问题
I have two arrays of ArrayList.
public class ProductDetails
{
public string id;
public string description;
public float rate;
}
ArrayList products1 = new ArrayList();
ArrayList products2 = new ArrayList();
ArrayList duplicateProducts = new ArrayList();
Now what I want is to get all the products (with all the fields of ProductDetails class) having duplicate description in both products1
and products2
.
I can run two for/while loops as traditional way, but that would be very slow specially if I will be having over 10k elements in both arrays.
So probably something can be done with LINQ.
回答1:
If you want to use linQ, you need write your own EqualityComparer where you override both methods Equals and GetHashCode()
public class ProductDetails
{
public string id {get; set;}
public string description {get; set;}
public float rate {get; set;}
}
public class ProductComparer : IEqualityComparer<ProductDetails>
{
public bool Equals(ProductDetails x, ProductDetails y)
{
//Check whether the objects are the same object.
if (Object.ReferenceEquals(x, y)) return true;
//Check whether the products' properties are equal.
return x != null && y != null && x.id.Equals(y.id) && x.description.Equals(y.description);
}
public int GetHashCode(ProductDetails obj)
{
//Get hash code for the description field if it is not null.
int hashProductDesc = obj.description == null ? 0 : obj.description.GetHashCode();
//Get hash code for the idfield.
int hashProductId = obj.id.GetHashCode();
//Calculate the hash code for the product.
return hashProductDesc ^ hashProductId ;
}
}
Now, supposing you have this objects:
ProductDetails [] items1= { new ProductDetails { description= "aa", id= 9, rating=2.0f },
new ProductDetails { description= "b", id= 4, rating=2.0f} };
ProductDetails [] items= { new ProductDetails { description= "aa", id= 9, rating=1.0f },
new ProductDetails { description= "c", id= 12, rating=2.0f } };
IEnumerable<ProductDetails> duplicates =
items1.Intersect(items2, new ProductComparer());
回答2:
Consider overriding the System.Object.Equals method.
public class ProductDetails
{
public string id;
public string description;
public float rate;
public override bool Equals(object obj)
{
if(obj is ProductDetails == null)
return false;
if(ReferenceEquals(obj,this))
return true;
ProductDetails p = (ProductDetails)obj;
return description == p.description;
}
}
Filtering would then be as simple as:
var result = products1.Where(product=>products2.Contains(product));
EDIT:
Do consider that this implementation is not optimal..
Moreover- it has been proposed in the comments to your question that you use a data base.
This way performance will be optimized - as per the database implementation
In any case- the overhead will not be yours.

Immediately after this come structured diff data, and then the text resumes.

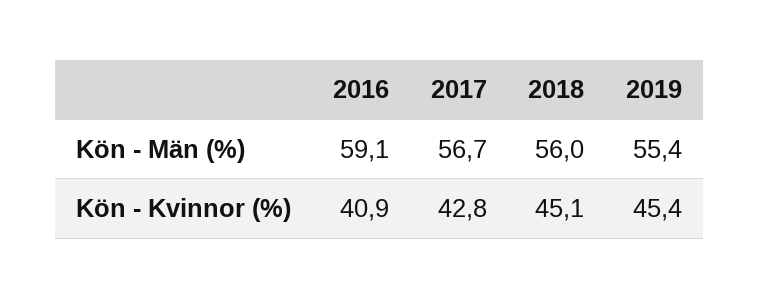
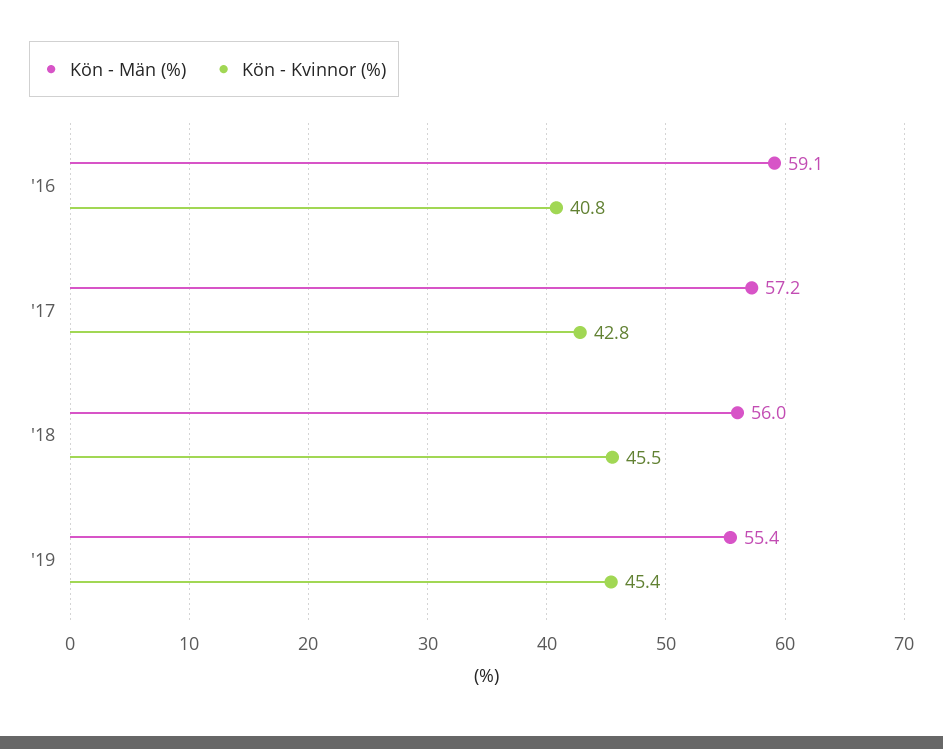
  {
    "Kön - Män (%)": {
      "2016": 59.1,
-     "2017": 56.7,
+     "2017": 57.2,
      "2018": 56,
      "2019": 55.4
    },
    "Kön - Kvinnor (%)": {
-     "2016": 40.9,
+     "2016": 40.8,
      "2017": 42.8,
-     "2018": 45.1,
+     "2018": 45.5,
      "2019": 45.4
    }
  }

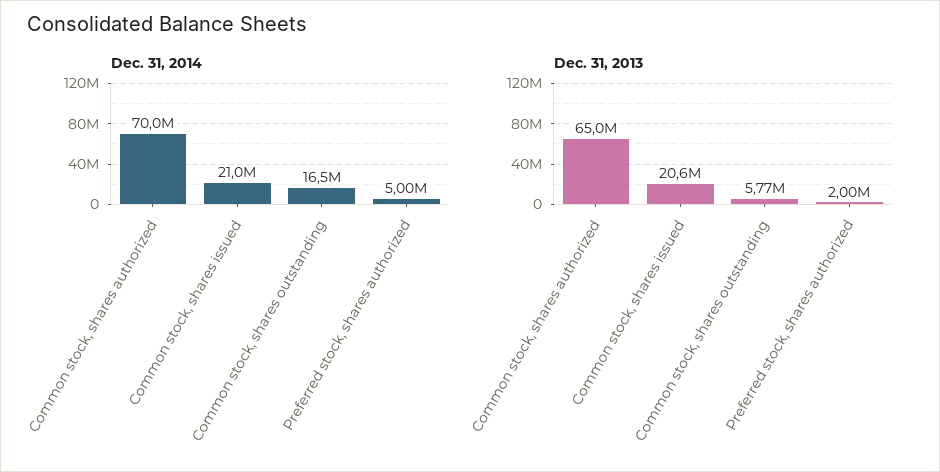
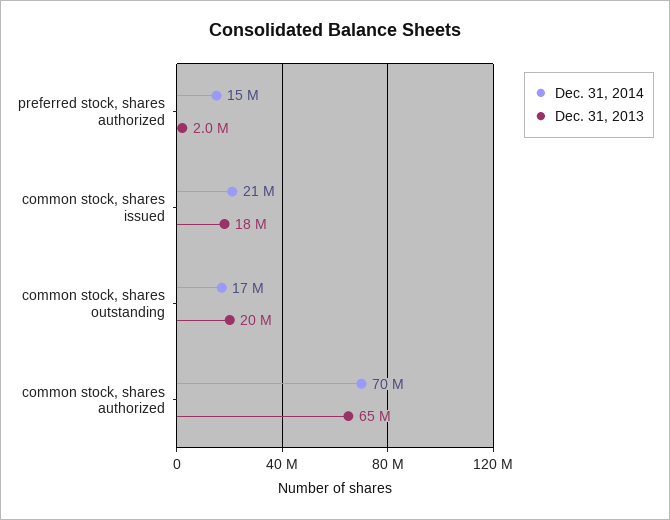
  {
    "Dec. 31, 2014": {
      "Common stock, shares authorized": 70000000,
      "Common stock, shares issued": 21000000,
      "Common stock, shares outstanding": 16500000,
-     "Preferred stock, shares authorized": 5000000
+     "Preferred stock, shares authorized": 15000000
    },
    "Dec. 31, 2013": {
      "Common stock, shares authorized": 65000000,
-     "Common stock, shares issued": 20600000,
+     "Common stock, shares issued": 18000000,
-     "Common stock, shares outstanding": 5770000,
+     "Common stock, shares outstanding": 20000000,
      "Preferred stock, shares authorized": 2000000
    }
  }

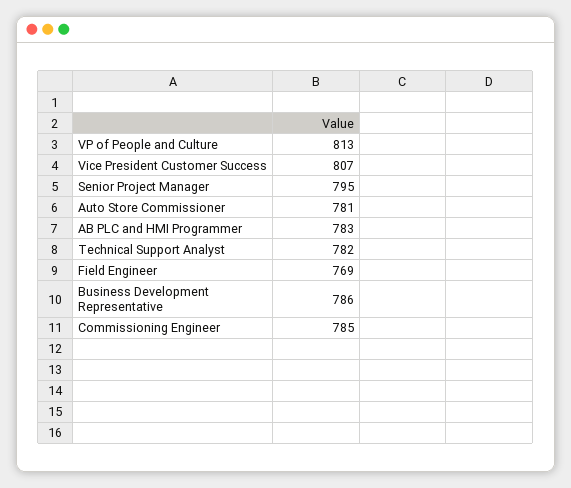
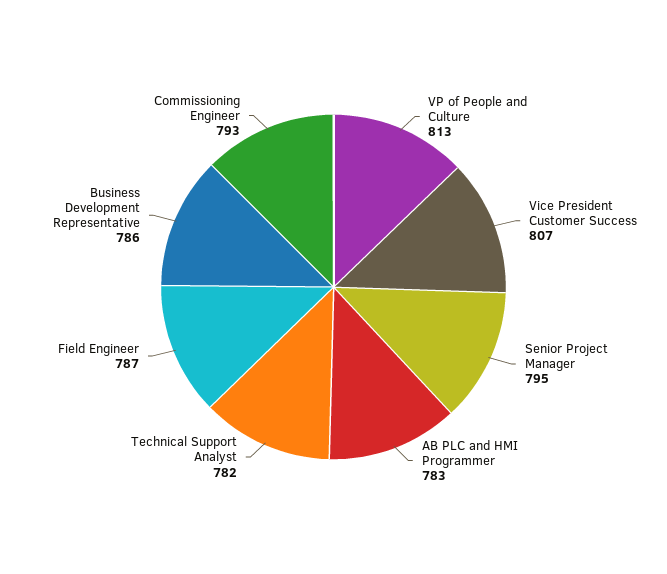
  {
    "VP of People and Culture": 813,
    "Vice President Customer Success": 807,
    "Senior Project Manager": 795,
-   "Auto Store Commissioner": 781,
    "AB PLC and HMI Programmer": 783,
    "Technical Support Analyst": 782,
-   "Field Engineer": 769,
+   "Field Engineer": 787,
    "Business Development Representative": 786,
-   "Commissioning Engineer": 785
+   "Commissioning Engineer": 793
  }

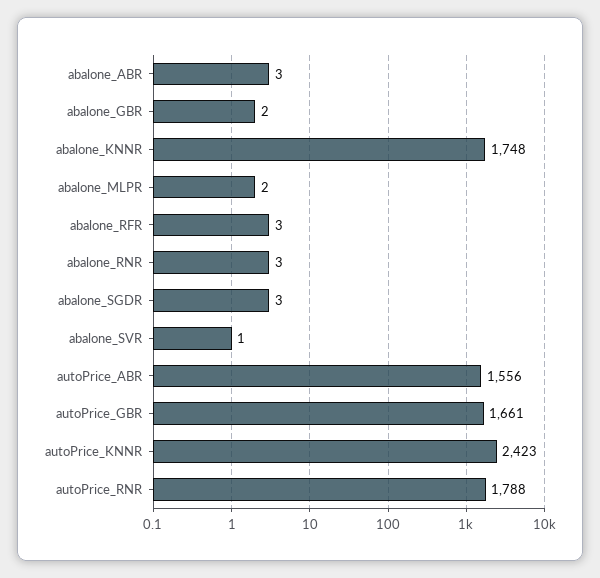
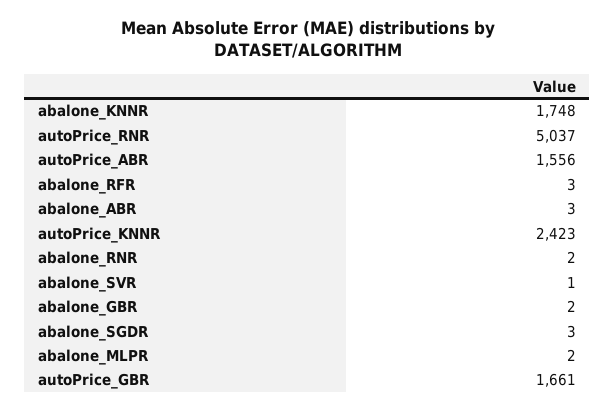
  {
    "abalone_ABR": 3,
    "abalone_GBR": 2,
    "abalone_KNNR": 1748,
    "abalone_MLPR": 2,
    "abalone_RFR": 3,
-   "abalone_RNR": 3,
+   "abalone_RNR": 2,
    "abalone_SGDR": 3,
    "abalone_SVR": 1,
    "autoPrice_ABR": 1556,
    "autoPrice_GBR": 1661,
    "autoPrice_KNNR": 2423,
-   "autoPrice_RNR": 1788
+   "autoPrice_RNR": 5037
  }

However, you can optimize this code by using a Dictionary or a HashSet:
Overload the System.Object.GetHashCode method:
public override int GetHashCode()
{
return description.GetHashCode();
}
You can now do this:
var hashSet = new HashSet<ProductDetails>(products1);
var result = products2.Where(product=>hashSet.Contains(product));
Which will boost your performance to an extent since lookup will be less costly.
回答3:
10k elements is nothing, however make sure you use proper collection types. ArrayList
is long deprecated, use List<ProductDetails>
.
Next step is implementing proper Equals
and GetHashCode
overrides for your class. The assumption here is that description
is the key since that's what you care about from a duplication point of view:
public class ProductDetails
{
public string id;
public string description;
public float rate;
public override bool Equals(object obj)
{
var p = obj as ProductDetails;
return ReferenceEquals(p, null) ? false : description == obj.description;
}
public override int GetHashCode() => description.GetHashCode();
}
Now we have options. One easy and efficient way of doing this is using a hash set:
var set = new HashSet<ProductDetails>();
var products1 = new List<ProductDetails>(); // fill it
var products2 = new List<ProductDetails>(); // fill it
// shove everything in the first list in the set
foreach(var item in products1)
set.Add(item);
// and simply test the elements in the second set
foreach(var item in products2)
if(set.Contains(item))
{
// item.description was already used in products1, handle it here
}
This gives you linear (O(n)
) time-complexity, best you can get.